Does maintenance downtime count toward the SLA?

Downtime from normal maintenance does not count towards the SLA. However, Cloud SQL counts time-sensitive maintenance downtime against the SLA.

How does maintenance affect read replicas?

  • Cloud SQL always maintains read replicas before the primary instance. If the primary instance has a maintenance window, read replicas observe the same maintenance window.
  • If your primary instance has multiple read replicas, Cloud SQL might update some of the replicas simultaneously.
  • Read replicas observe the deny maintenance period set for the primary instance.

Can I cancel scheduled maintenance?

You can't cancel a scheduled maintenance window, but you can reschedule it. You can also configure a deny maintenance period that overlaps with the scheduled maintenance time to effectively skip maintenance.

What happens if the maintenance event is canceled?

If Cloud SQL cancels a maintenance event, you receive a notification that maintenance is canceled in advance, when possible.

You receive a new notification of upcoming maintenance when the maintenance event is rescheduled.

Is Cloud SQL maintenance cumulative?

Maintenance updates are cumulative. There's no need to apply each maintenance update that you might have missed. The latest maintenance version is applied in the next scheduled maintenance update. Or, you can apply the latest maintenance update using self-service maintenance.

What happens if the instance is stopped during its scheduled maintenance update?

If an instance is stopped during its scheduled maintenance update, then Cloud SQL skips the maintenance update. However, the next time that you restart the instance, Cloud SQL updates the instance with the latest maintenance update automatically.

How long does self-service maintenance take for all the read replicas of a primary instance?

The amount of time that a self-service maintenance update takes depends on the total number of read replicas of your primary instance. To reduce the amount of time that the self-service maintenance update might take, you can update a few read replicas individually and then perform the update on the primary instance to update the rest of the read replicas.

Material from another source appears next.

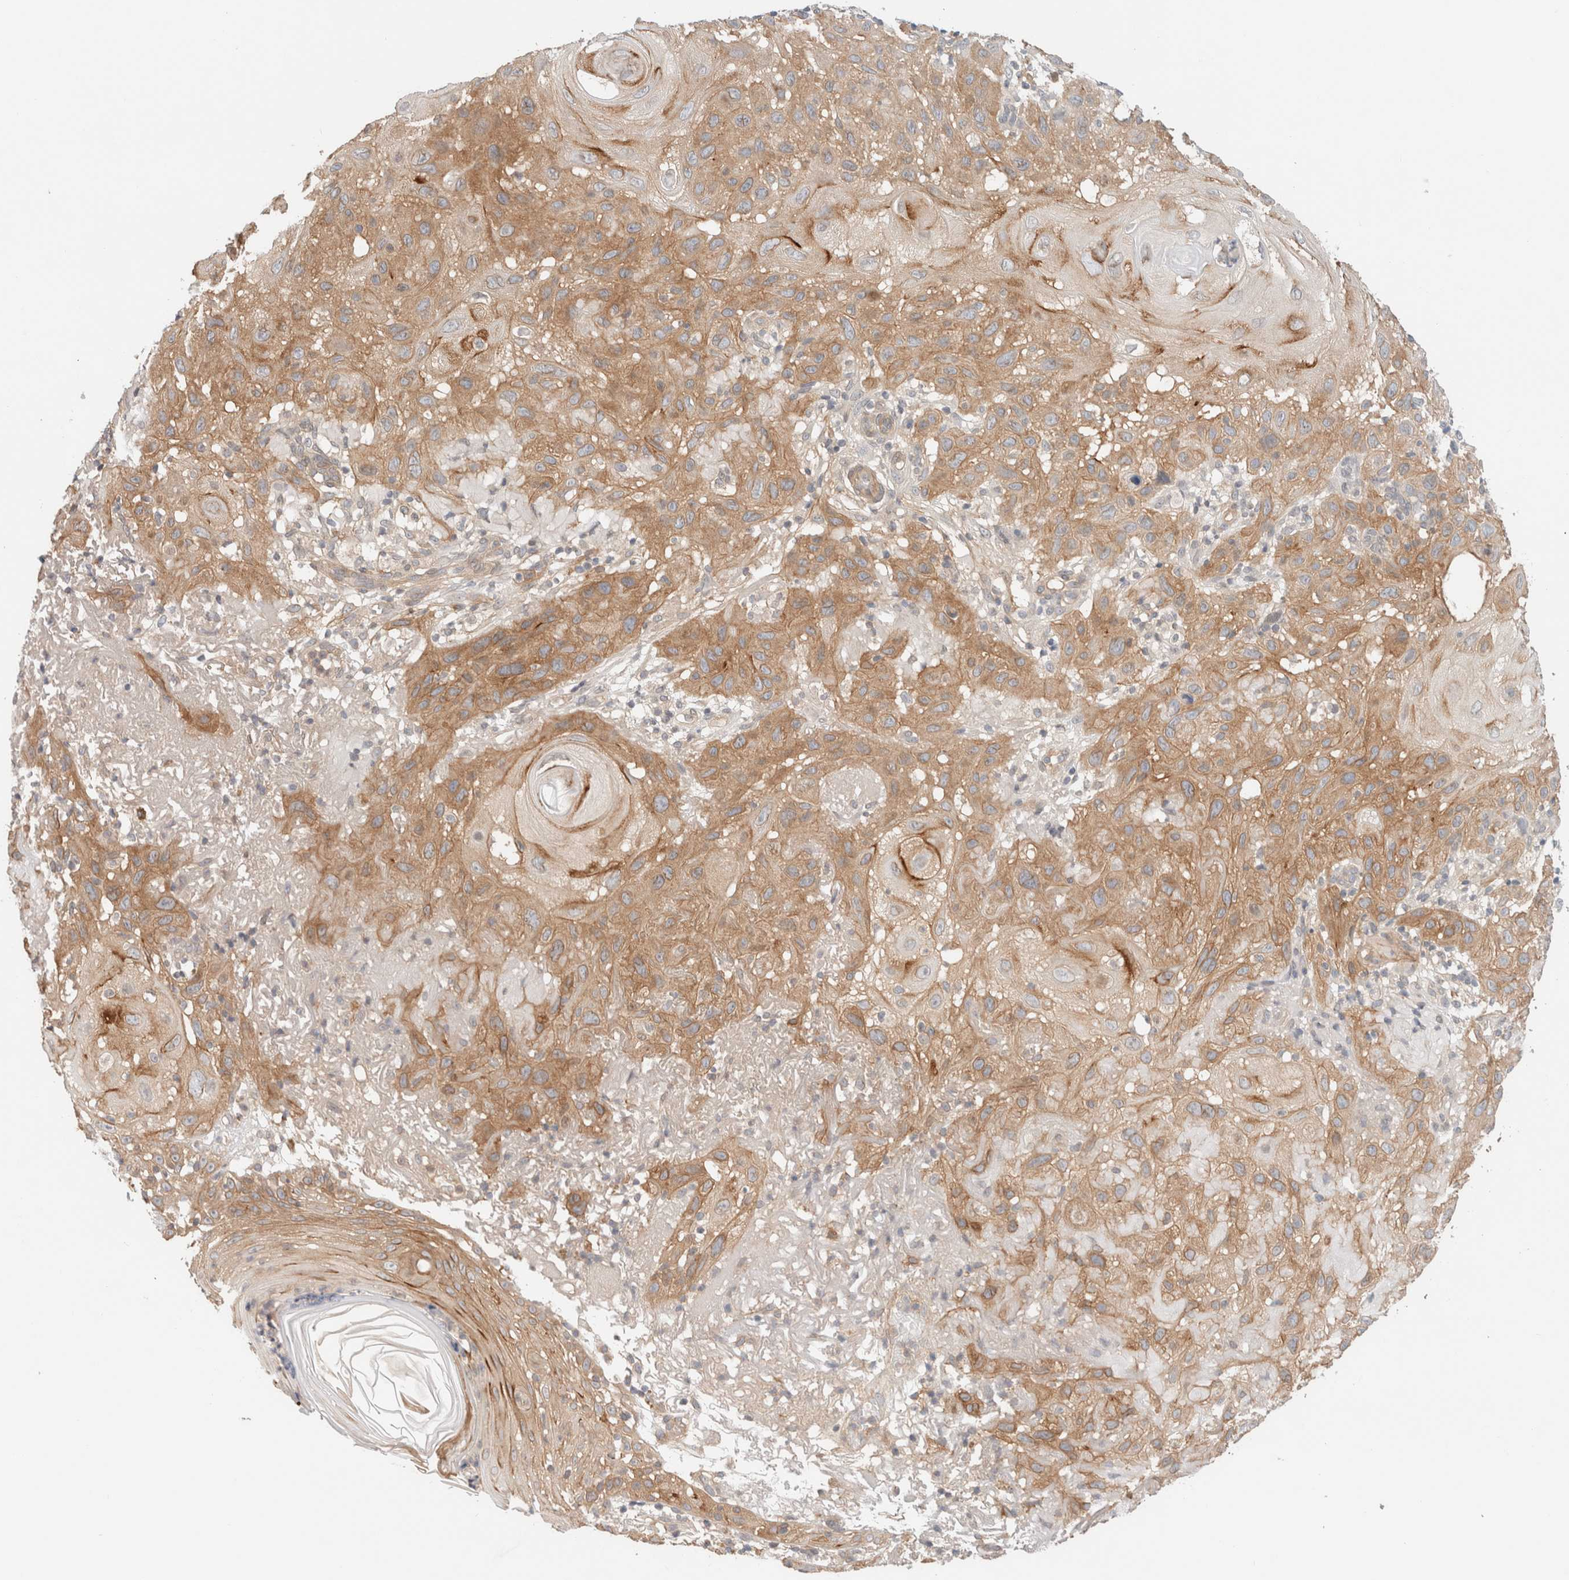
{"staining": {"intensity": "moderate", "quantity": ">75%", "location": "cytoplasmic/membranous"}, "tissue": "skin cancer", "cell_type": "Tumor cells", "image_type": "cancer", "snomed": [{"axis": "morphology", "description": "Squamous cell carcinoma, NOS"}, {"axis": "topography", "description": "Skin"}], "caption": "The micrograph shows immunohistochemical staining of skin squamous cell carcinoma. There is moderate cytoplasmic/membranous positivity is identified in approximately >75% of tumor cells.", "gene": "MARK3", "patient": {"sex": "female", "age": 96}}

The second update skips any replicas that already have the target maintenance version.

If I have multiple read replicas of my primary instance, can I do self-service maintenance on a single read replica?

Yes, you can perform self-service maintenance on an individual read replica instance. However, we recommend that you update the rest of the read replicas and primary instance to the same maintenance version soon afterwards. We recommend that you operate all the read replicas and primary instance with an identical maintenance version.